Source material:
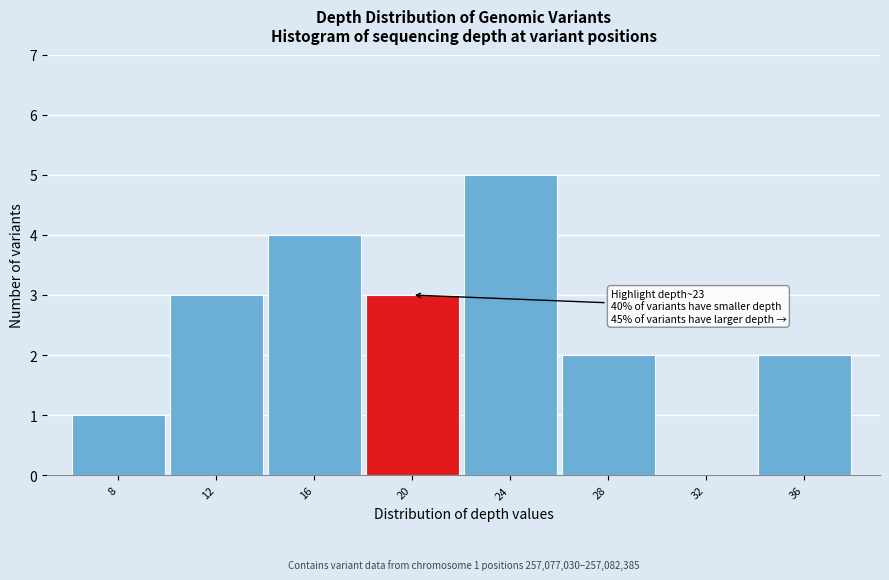

Reading left to right, transcribe all the data shown in this chart.

8=1	12=3	16=4	20=3	24=5	28=2	32=0	36=2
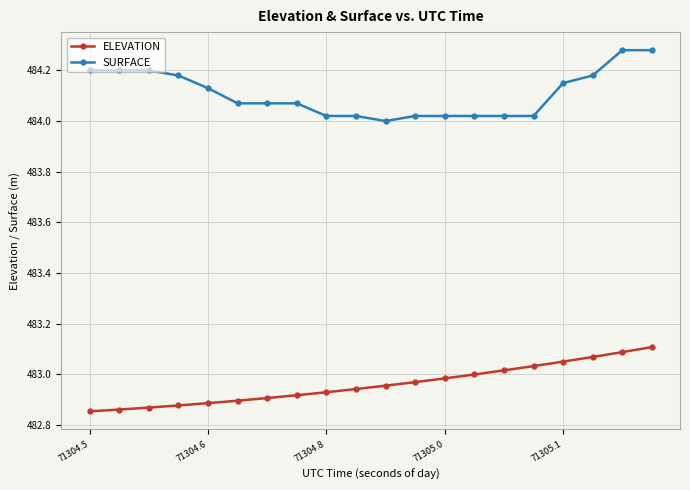

True or false: ELEVATION and SURFACE intersect in this chart.

False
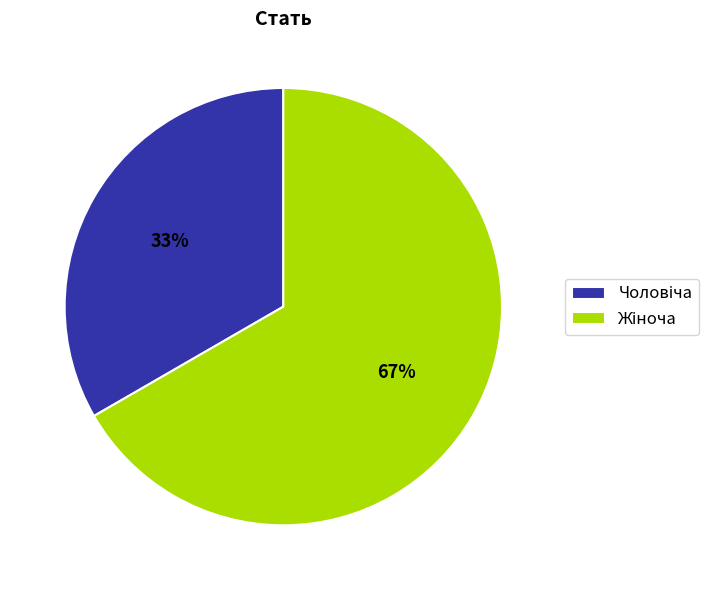

Count the number of slices in the pie.

2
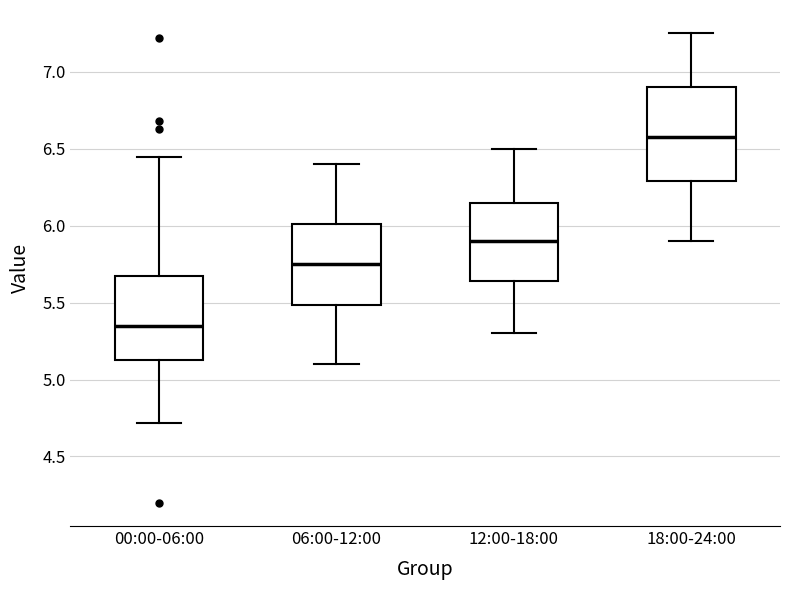

Where is the upper edge of the box for 18:00-24:00 on the y-axis? The values are not printed on the chart, so give them approximately, as read against the axis.

6.90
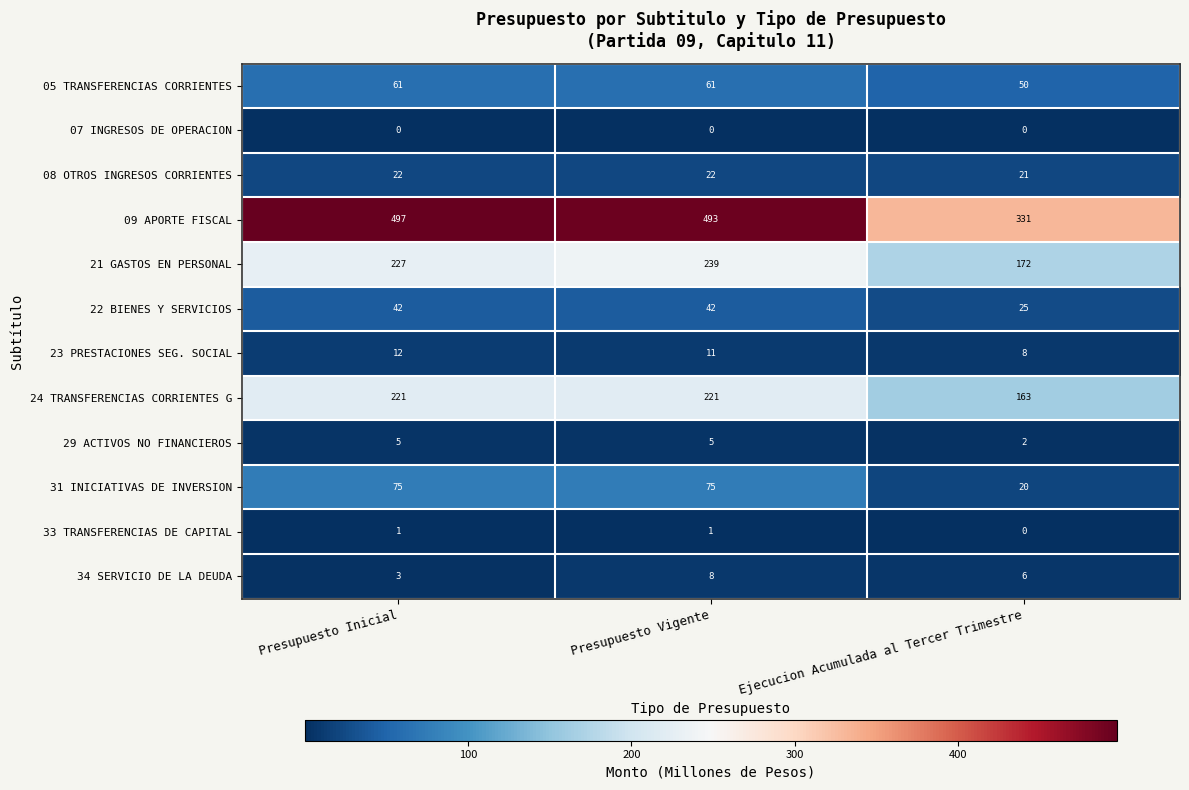

Is it true that 34 SERVICIO DE LA DEUDA equals 4 at Presupuesto Inicial?

False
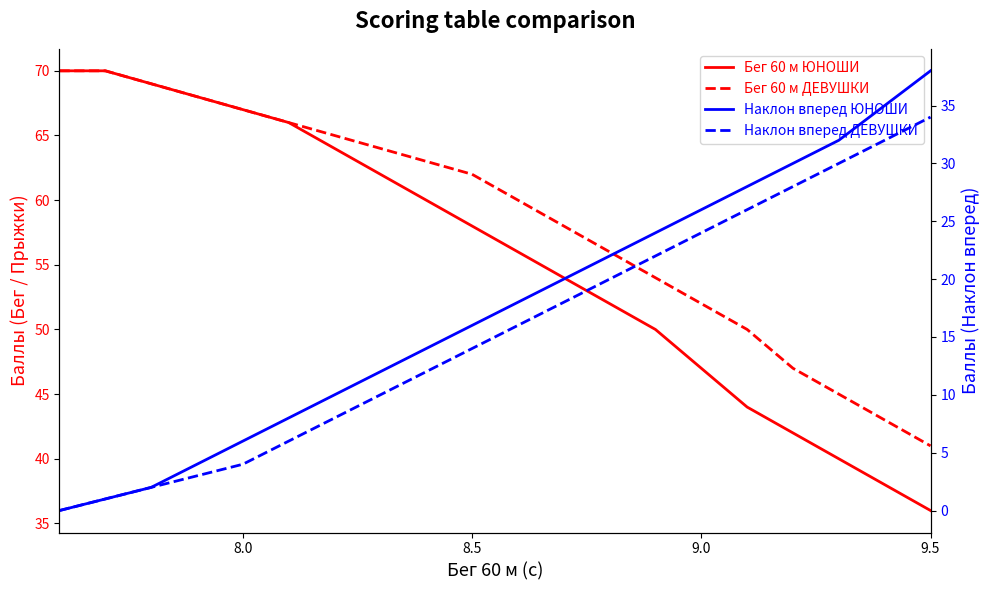

What are all the series names shown in the legend?

Бег 60 м ЮНОШИ, Бег 60 м ДЕВУШКИ, Наклон вперед ЮНОШИ, Наклон вперед ДЕВУШКИ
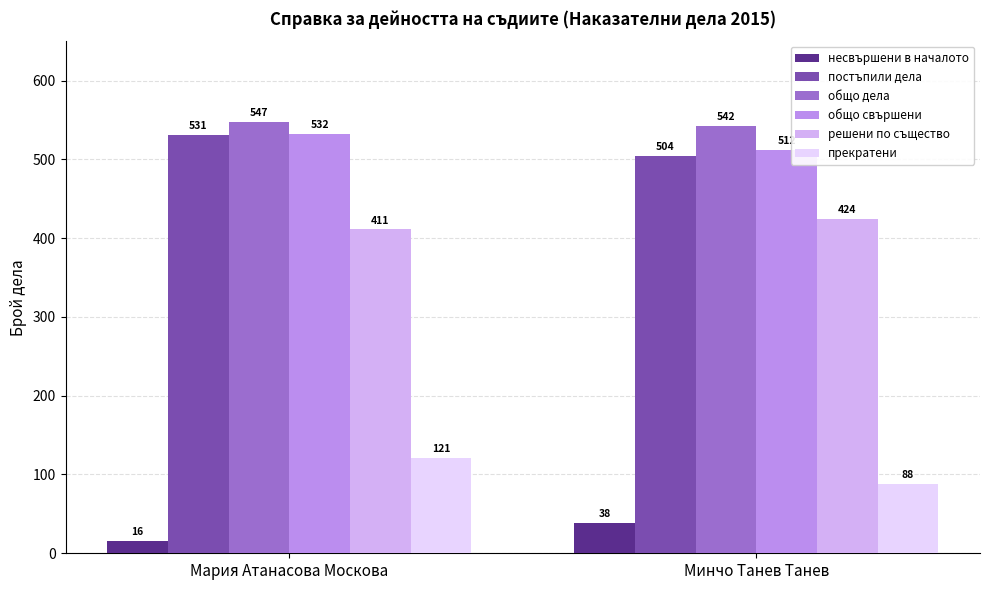

The value of решени по същество at Мария Атанасова Москова is 235. True or false?

False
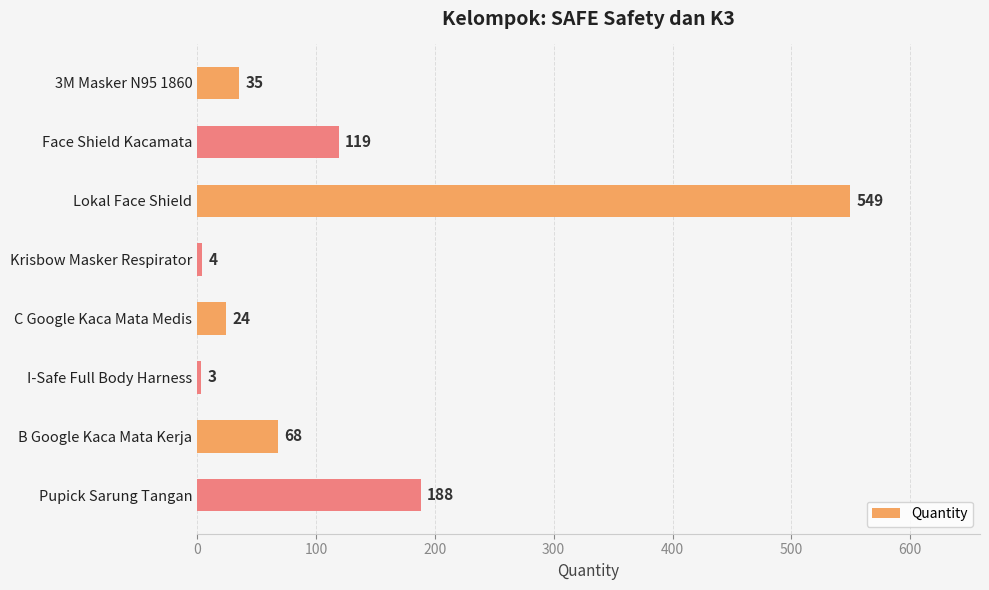

Reading top to bottom, what are all the values shown in this chart?

3M Masker N95 1860=35	Face Shield Kacamata=119	Lokal Face Shield=549	Krisbow Masker Respirator=4	C Google Kaca Mata Medis=24	I-Safe Full Body Harness=3	B Google Kaca Mata Kerja=68	Pupick Sarung Tangan=188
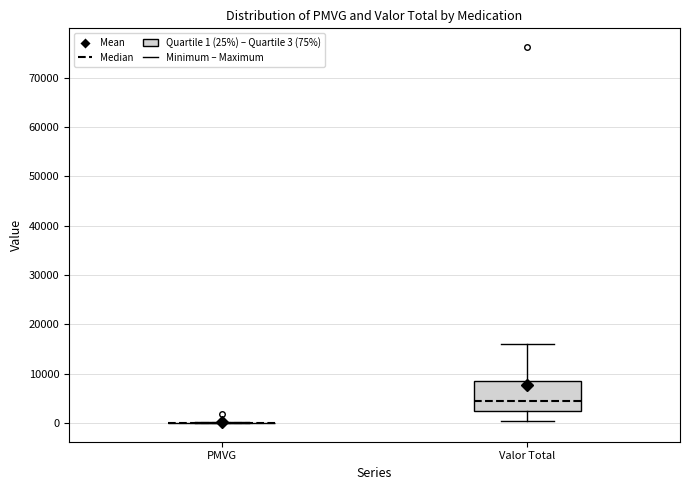

Reading left to right, transcribe this box plot: for each box, give where its median line is, the range the box spans, and where its two whiskers end, as read against the y-axis. The values are not printed on the chart, so give them approximately, as read against the axis.

PMVG: box collapsed to a line at 0, whiskers 0 to 0
Valor Total: median 5000, box 2000 to 9000, whiskers 0 to 16000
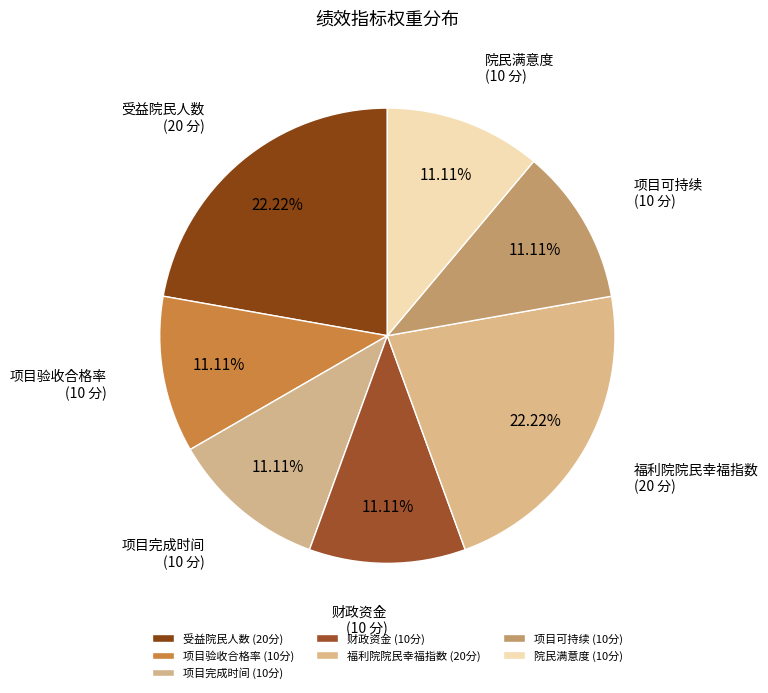

True or false: 院民满意度 accounts for 11% of the total.

True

Required work: Rewrite the entries above as a numbered list, starting with the line containing "What are all the series" and going on through the last line of the entries, with blank lines and the pictures left out.

The completed task:
1. What are all the series names shown in the legend?
2. Бег 60 м ЮНОШИ, Бег 60 м ДЕВУШКИ, Наклон вперед ЮНОШИ, Наклон вперед ДЕВУШКИ
3. The value of решени по същество at Мария Атанасова Москова is 235. True or false?
4. False
5. Reading top to bottom, what are all the values shown in this chart?
6. 3M Masker N95 1860=35	Face Shield Kacamata=119	Lokal Face Shield=549	Krisbow Masker Respirator=4	C Google Kaca Mata Medis=24	I-Safe Full Body Harness=3	B Google Kaca Mata Kerja=68	Pupick Sarung Tangan=188
7. Reading left to right, transcribe this box plot: for each box, give where its median line is, the range the box spans, and where its two whiskers end, as read against the y-axis. The values are not printed on the chart, so give them approximately, as read against the axis.
8. PMVG: box collapsed to a line at 0, whiskers 0 to 0
9. Valor Total: median 5000, box 2000 to 9000, whiskers 0 to 16000
10. True or false: 院民满意度 accounts for 11% of the total.
11. True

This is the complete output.